Gel Lanes | Part | Registry # |
---|---|---|
1,2 | PnisA | BBa_K1830001 |
3,4 | SPusp45 | BBa_K1830002 |
5,6 | CBD | BBa_K1830003 |
7,8 | Coh1c3 | BBa_K1830004 |
9,10 | Coh2S1 | BBa_K1830005 |
11,12 | CWAm6 | BBa_K1830006 |
13,14 | T1T2 terminator | BBa_K1830007 |
15,16 | Lactis shuttle | BBa_K1830008 |
17,18 | Dock1 | BBa_K1830009 |
19,20 | XDock2 | BBa_K1830010 |
21,22 | SacC | BBa_K1830015 |
23,24 | ADH2 (alcohol dehydrogenase) | BBa_K1830013 |
25,26 | ALD2 (aldehyde dehydrogenase) | BBa_K1830014 |
pET15BB Expression vector BBa_K1830000
Expression vectors are a basic necessity for the production of large amounts of proteins in vivo. An expression vector contains the appropriate promoter, RBS, and terminator for use in the host cell.
The pET expression system is a universal system used for protein expression.

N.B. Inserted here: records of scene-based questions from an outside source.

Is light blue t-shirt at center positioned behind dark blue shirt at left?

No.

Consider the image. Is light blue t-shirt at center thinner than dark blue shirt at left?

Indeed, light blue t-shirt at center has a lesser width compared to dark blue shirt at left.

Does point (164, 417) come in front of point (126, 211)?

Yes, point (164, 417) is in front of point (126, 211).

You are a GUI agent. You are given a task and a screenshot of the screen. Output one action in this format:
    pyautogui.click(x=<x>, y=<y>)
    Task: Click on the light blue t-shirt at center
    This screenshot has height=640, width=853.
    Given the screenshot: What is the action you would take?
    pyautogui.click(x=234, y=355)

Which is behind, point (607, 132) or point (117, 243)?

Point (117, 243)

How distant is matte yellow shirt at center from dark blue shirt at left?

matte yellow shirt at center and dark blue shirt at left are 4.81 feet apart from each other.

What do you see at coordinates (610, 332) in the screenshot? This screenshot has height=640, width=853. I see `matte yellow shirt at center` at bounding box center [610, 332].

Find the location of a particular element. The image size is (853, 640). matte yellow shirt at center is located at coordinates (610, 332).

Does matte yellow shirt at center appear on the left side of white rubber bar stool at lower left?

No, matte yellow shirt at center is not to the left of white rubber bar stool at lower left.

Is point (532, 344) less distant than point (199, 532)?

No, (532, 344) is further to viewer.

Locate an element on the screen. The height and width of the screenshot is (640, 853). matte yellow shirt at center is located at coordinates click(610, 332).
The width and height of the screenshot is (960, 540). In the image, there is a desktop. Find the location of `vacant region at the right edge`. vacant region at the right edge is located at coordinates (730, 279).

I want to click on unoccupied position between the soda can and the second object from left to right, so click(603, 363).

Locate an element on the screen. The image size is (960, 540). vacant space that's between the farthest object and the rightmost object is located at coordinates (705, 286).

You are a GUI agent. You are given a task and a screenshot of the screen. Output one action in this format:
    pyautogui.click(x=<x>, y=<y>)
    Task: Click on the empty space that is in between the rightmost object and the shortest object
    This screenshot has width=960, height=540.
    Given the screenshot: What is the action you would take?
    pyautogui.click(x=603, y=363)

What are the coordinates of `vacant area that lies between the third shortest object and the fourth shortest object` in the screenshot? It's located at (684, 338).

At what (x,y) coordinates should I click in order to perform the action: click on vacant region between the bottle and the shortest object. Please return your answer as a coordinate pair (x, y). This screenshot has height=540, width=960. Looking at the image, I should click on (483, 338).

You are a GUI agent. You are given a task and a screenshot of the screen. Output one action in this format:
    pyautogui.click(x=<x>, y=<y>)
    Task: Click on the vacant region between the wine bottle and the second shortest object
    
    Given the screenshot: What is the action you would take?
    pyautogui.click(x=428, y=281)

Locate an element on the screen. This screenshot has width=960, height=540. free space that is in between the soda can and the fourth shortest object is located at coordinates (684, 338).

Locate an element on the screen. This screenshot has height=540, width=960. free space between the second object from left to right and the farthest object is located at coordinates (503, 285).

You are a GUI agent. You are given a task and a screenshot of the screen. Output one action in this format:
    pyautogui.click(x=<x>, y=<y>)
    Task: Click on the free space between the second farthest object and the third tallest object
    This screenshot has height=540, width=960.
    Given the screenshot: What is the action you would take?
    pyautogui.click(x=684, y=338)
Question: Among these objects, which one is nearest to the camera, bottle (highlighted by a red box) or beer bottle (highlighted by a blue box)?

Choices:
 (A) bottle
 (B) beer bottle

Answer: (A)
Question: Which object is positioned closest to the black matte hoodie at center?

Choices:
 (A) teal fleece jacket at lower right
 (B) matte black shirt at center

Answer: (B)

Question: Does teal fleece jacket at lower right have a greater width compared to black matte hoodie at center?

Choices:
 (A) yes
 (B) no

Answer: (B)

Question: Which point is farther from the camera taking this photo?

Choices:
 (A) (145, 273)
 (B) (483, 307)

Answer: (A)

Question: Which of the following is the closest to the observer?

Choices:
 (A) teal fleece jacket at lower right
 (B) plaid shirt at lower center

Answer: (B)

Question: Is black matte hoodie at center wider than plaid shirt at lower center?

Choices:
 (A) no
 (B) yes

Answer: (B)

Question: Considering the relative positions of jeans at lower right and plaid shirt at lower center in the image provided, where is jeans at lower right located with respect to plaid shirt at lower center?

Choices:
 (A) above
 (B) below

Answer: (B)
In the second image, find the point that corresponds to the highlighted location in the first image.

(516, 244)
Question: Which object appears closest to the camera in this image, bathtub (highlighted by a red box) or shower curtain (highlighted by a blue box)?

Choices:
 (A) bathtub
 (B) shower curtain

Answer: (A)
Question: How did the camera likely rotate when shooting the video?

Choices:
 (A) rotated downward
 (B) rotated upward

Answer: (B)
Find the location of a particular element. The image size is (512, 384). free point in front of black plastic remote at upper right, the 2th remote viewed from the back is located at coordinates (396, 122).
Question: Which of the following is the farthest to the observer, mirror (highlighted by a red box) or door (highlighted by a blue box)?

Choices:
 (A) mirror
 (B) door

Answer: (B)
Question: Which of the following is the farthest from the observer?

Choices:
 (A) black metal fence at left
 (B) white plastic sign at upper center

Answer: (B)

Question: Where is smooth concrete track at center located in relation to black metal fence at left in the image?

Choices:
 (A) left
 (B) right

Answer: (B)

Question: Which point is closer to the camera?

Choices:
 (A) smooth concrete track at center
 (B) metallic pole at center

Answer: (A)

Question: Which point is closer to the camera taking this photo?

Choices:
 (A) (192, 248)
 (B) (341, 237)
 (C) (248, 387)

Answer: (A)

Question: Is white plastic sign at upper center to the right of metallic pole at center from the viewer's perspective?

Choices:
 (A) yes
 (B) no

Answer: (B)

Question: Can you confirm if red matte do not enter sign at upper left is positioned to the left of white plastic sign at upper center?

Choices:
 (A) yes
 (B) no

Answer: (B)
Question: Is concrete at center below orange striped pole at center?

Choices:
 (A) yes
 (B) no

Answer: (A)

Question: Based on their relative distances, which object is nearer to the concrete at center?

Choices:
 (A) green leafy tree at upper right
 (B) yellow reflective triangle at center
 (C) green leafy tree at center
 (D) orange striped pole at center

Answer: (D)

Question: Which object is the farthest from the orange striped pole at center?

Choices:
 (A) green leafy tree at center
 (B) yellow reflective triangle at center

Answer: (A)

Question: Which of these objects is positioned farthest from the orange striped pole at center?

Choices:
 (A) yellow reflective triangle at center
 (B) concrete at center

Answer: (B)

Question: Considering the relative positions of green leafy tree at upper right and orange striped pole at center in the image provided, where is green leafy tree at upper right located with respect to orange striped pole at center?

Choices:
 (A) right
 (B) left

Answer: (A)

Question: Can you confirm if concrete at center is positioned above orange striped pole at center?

This expression system, adopted from the pBR322 plasmid, uses the T7 RNA polymerase gene which is unique to the T7 lambda phage, and an inducible LacI gene. Thus, the gene of interest is cloned downstream of a unique promoter and its expression is under the control of an inducer such as IPTG.
Due to the specific conditions for iGEM part submission and a dearth of vectors with RFC compatible cut sites, teams must currently perform additional steps in order to have their part expressed with the pET plasmid. The pET15BB expression vector hopes to minimize these steps by providing a backbone which retains the key characteristics of the pET expression system, but with the addition of an MCS with RFC 25 compatible cut sites.